*Task objective*
When you reach the line with "right shoulder: (322, 1123)", transcribe it and each line after it through the last one below, exactly. Pictures stay out.

*Dataset records*
_ _ _ _ _ _ _
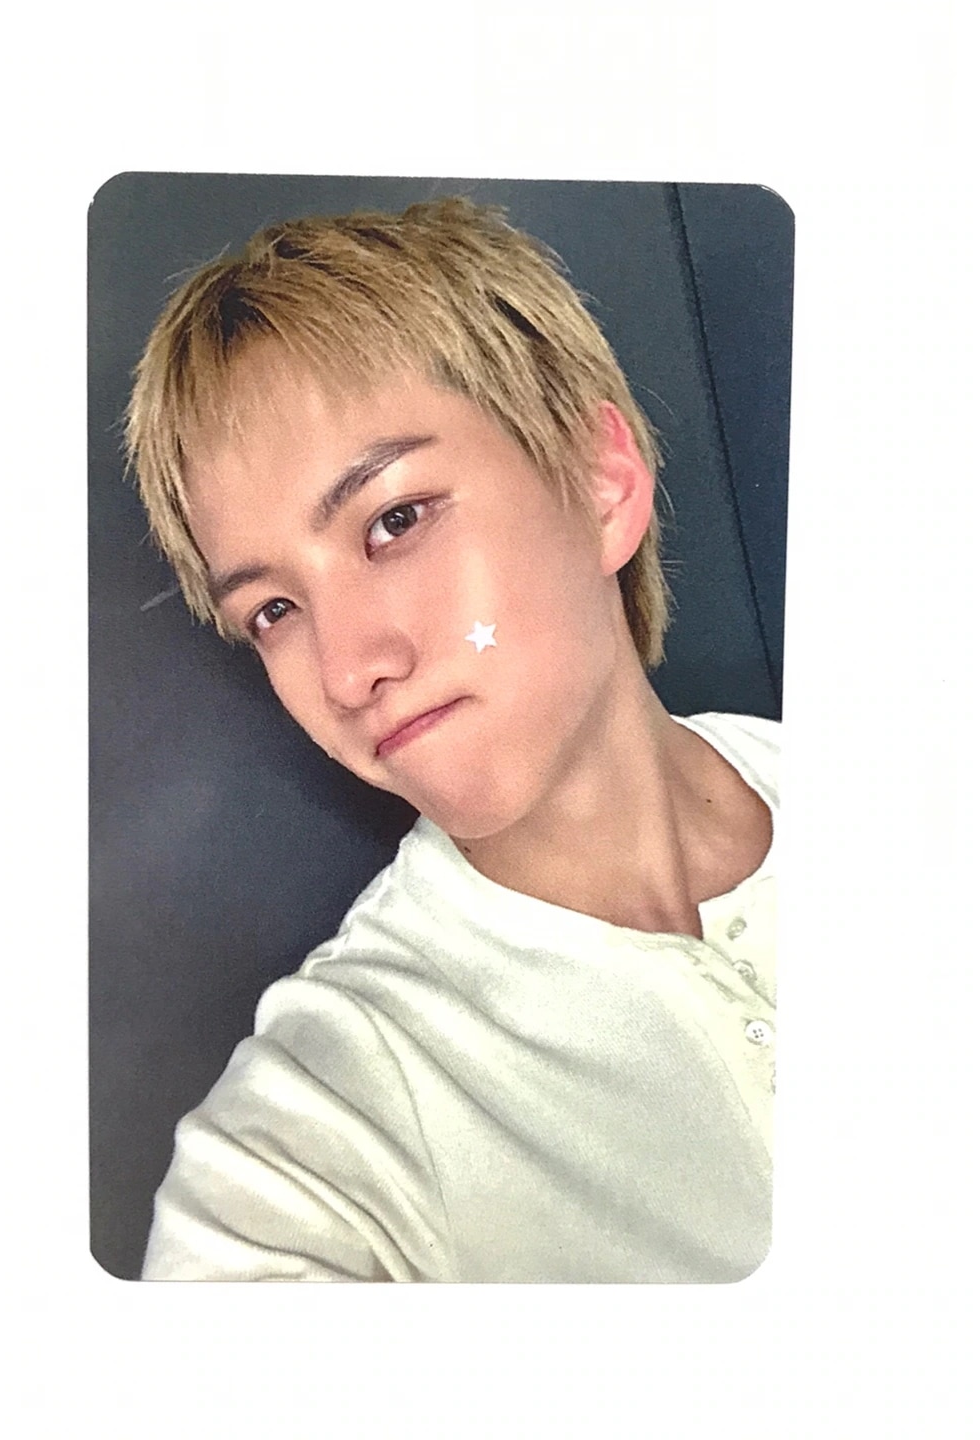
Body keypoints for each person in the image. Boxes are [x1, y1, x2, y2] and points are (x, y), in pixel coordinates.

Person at [126, 197, 779, 1282]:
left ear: (601, 482)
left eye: (394, 520)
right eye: (273, 611)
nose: (348, 671)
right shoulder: (322, 1123)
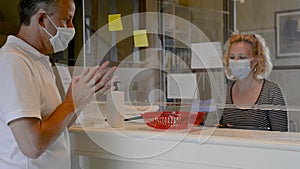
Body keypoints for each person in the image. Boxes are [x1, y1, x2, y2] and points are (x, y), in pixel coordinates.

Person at [0, 0, 116, 168]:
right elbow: (32, 146)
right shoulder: (14, 61)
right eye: (65, 20)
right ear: (41, 20)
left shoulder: (37, 60)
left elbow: (55, 125)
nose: (71, 28)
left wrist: (83, 98)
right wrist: (71, 102)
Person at [219, 33, 288, 131]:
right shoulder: (223, 93)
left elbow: (281, 136)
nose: (236, 61)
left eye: (242, 57)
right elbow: (215, 131)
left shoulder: (271, 92)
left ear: (256, 60)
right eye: (232, 57)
_ _ _ _ _ _ _
*Result of the task*
right shoulder: (322, 1123)
Body keypoints for each person in the image. Boxes are [x1, y1, x2, y2] and points are (x, y), in pixel coordinates.

Person at [0, 0, 116, 168]:
right elbow: (32, 146)
right shoulder: (14, 61)
right eye: (65, 20)
right ear: (41, 20)
left shoulder: (37, 60)
left elbow: (55, 125)
nose: (71, 28)
left wrist: (83, 98)
right wrist: (71, 102)
Person at [219, 33, 288, 131]:
right shoulder: (223, 93)
left elbow: (281, 136)
nose: (236, 61)
left eye: (242, 57)
right elbow: (215, 131)
left shoulder: (271, 92)
left ear: (256, 60)
right eye: (232, 57)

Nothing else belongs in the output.